We hear Kentucky recently is spending less on education once inflation is considered, but is this right?

Here’s what UK’s Dr. John Garen, who is also a member of the Bluegrass Institute Board of Scholars, has to say:

• Per-pupil funding (the total of state, local, and federal funds) rose by 80% between 1990 and 2019 after removing inflation. (Without removing inflation, it more than tripled.)

Got that? After removing effects of inflation, Kentucky’s real spending on education has risen 80%. Garen has more to say:

• Per pupil funding, after inflation, rose virtually every year over this time span except for the years following the Great Recession.

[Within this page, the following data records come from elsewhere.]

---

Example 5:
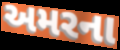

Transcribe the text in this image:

અમરના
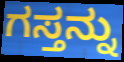
ಗಸ್ತನ್ನು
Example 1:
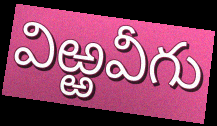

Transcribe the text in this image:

విఱ్ఱవీగు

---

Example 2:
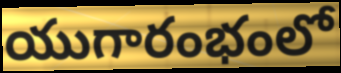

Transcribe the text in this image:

యుగారంభంలో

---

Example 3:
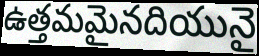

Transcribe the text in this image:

ఉత్తమమైనదియునై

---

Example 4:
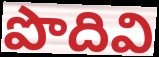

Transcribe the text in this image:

పొదివి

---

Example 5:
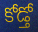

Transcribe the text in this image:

కోడ్తో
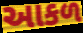
આકળ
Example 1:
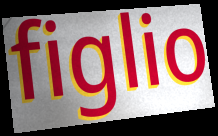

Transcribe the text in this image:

figlio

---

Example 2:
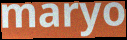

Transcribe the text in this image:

maryo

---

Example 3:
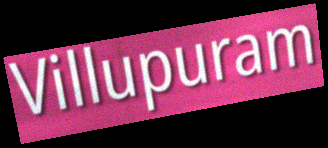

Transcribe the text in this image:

Villupuram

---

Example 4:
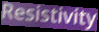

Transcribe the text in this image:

Resistivity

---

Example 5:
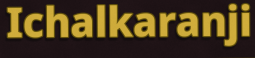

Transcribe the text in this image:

Ichalkaranji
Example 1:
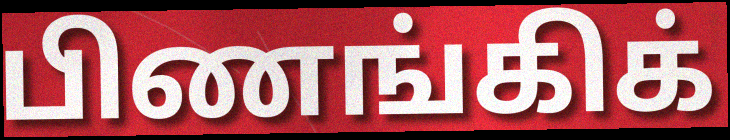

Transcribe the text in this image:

பிணங்கிக்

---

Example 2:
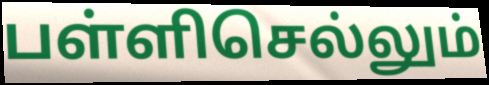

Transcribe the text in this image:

பள்ளிசெல்லும்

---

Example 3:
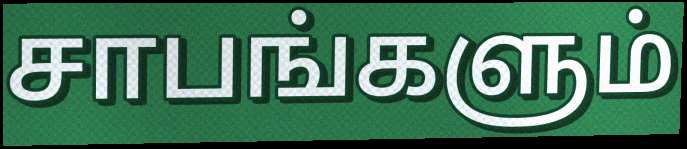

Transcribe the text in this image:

சாபங்களும்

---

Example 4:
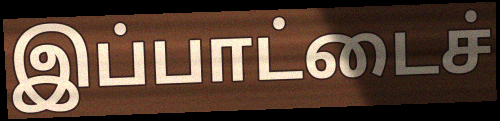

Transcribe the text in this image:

இப்பாட்டைச்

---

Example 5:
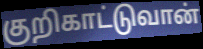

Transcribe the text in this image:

குறிகாட்டுவான்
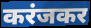
करंजकर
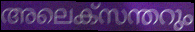
അലെക്സന്തറും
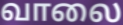
வாலை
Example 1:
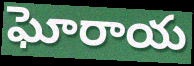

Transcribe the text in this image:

ఘోరాయ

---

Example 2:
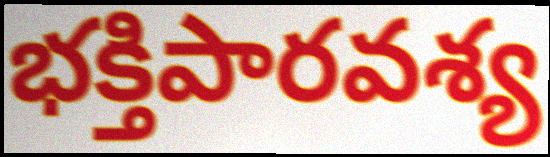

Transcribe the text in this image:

భక్తిపారవశ్య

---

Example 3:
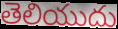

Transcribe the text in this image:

తెలియుదు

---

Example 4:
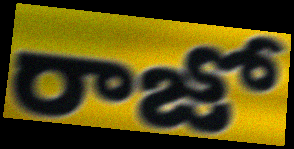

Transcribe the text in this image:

రాజో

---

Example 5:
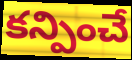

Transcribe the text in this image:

కన్పించే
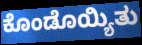
ಕೊಂಡೊಯ್ಯಿತು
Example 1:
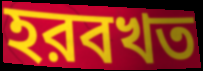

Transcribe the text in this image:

হরবখত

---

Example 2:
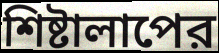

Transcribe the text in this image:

শিষ্টালাপের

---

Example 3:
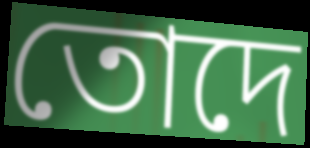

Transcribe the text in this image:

তোদে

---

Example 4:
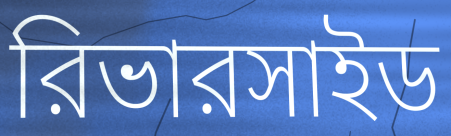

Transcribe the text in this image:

রিভারসাইড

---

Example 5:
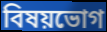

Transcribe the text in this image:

বিষয়ভোগ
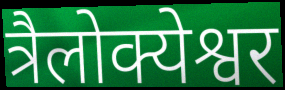
त्रैलोक्येश्वर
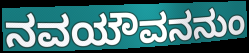
ನವಯೌವನನುಂ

Dr. Garen illustrates his written comments with this very revealing graph.

Garen Fig 1 KY Ed Spending Over Time.jpg

Dr. Garen shows Kentucky’s education spending amounts in both 2018 and 2019 were the highest ever even after inflation is considered. You surely are not hearing that from the usual education folks.

Here’s another observation from Dr. Garen:

• In 2018-2019, only about one-third of K-12 funding is from local sources; 55.2% is from the state and 11.1% from the federal government.

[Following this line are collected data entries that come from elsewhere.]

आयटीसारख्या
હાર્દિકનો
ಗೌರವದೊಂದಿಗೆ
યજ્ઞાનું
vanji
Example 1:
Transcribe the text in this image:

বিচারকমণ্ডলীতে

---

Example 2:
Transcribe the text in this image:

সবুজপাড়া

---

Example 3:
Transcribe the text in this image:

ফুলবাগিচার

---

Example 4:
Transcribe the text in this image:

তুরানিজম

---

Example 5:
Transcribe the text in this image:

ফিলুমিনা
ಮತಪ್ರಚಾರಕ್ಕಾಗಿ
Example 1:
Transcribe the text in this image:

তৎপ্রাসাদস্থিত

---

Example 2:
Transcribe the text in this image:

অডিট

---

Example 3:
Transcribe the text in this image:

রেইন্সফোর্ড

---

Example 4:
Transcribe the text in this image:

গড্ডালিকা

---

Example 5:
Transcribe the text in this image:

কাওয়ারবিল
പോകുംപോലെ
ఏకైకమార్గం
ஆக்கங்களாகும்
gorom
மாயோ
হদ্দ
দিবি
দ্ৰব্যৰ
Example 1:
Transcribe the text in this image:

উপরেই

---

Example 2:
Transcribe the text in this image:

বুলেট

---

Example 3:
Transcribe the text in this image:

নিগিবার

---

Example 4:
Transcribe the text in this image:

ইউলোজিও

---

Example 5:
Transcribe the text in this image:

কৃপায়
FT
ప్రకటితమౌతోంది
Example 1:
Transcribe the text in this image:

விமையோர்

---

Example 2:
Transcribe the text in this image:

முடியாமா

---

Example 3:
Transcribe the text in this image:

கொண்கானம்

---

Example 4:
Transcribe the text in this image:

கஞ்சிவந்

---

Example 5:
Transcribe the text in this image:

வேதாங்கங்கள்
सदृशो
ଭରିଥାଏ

Local school boards in Kentucky keep fussing about having to cover for supposed under-funding by the state, but this Garen finding clearly shows that on average such complaints just don’t hold up.

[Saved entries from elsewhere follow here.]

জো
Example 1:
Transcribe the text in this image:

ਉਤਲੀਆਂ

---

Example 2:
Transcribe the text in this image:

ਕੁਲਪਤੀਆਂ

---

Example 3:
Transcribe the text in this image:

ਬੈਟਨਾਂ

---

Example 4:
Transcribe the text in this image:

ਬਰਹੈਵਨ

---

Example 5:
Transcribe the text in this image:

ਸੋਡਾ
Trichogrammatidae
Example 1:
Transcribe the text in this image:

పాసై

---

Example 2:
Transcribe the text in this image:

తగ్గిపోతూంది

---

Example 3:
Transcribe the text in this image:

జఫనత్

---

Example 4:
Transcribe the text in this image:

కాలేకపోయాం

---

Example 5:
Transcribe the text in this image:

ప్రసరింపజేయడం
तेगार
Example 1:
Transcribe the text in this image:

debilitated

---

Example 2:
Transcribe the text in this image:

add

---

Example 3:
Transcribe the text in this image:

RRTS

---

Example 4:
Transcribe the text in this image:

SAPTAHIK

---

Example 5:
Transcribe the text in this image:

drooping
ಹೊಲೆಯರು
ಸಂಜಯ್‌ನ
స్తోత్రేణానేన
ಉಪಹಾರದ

These Garen revelations, certain to shock Kentucky’s education folks who constantly claim they need more money, are just a few of the numerous important examples found in his new report, The Institute for the Study of Free Enterprise Working Paper Number 36. The report, issued in December, is online at UK’s Gatton College of Business and Economics’ web site

Dr. Garen’s paper deals with a lot more than just education funding and is well worth your time. We will be doing more blogs about the paper, so stay tuned. Actually, every legislator in Kentucky should become familiar with Dr. Garen’s work before launching the state into more education spending for the same old system.

John Garen, Ph.D., is the BB&T Professor of Economics in the Gatton College of Business and Economics at the University of Kentucky.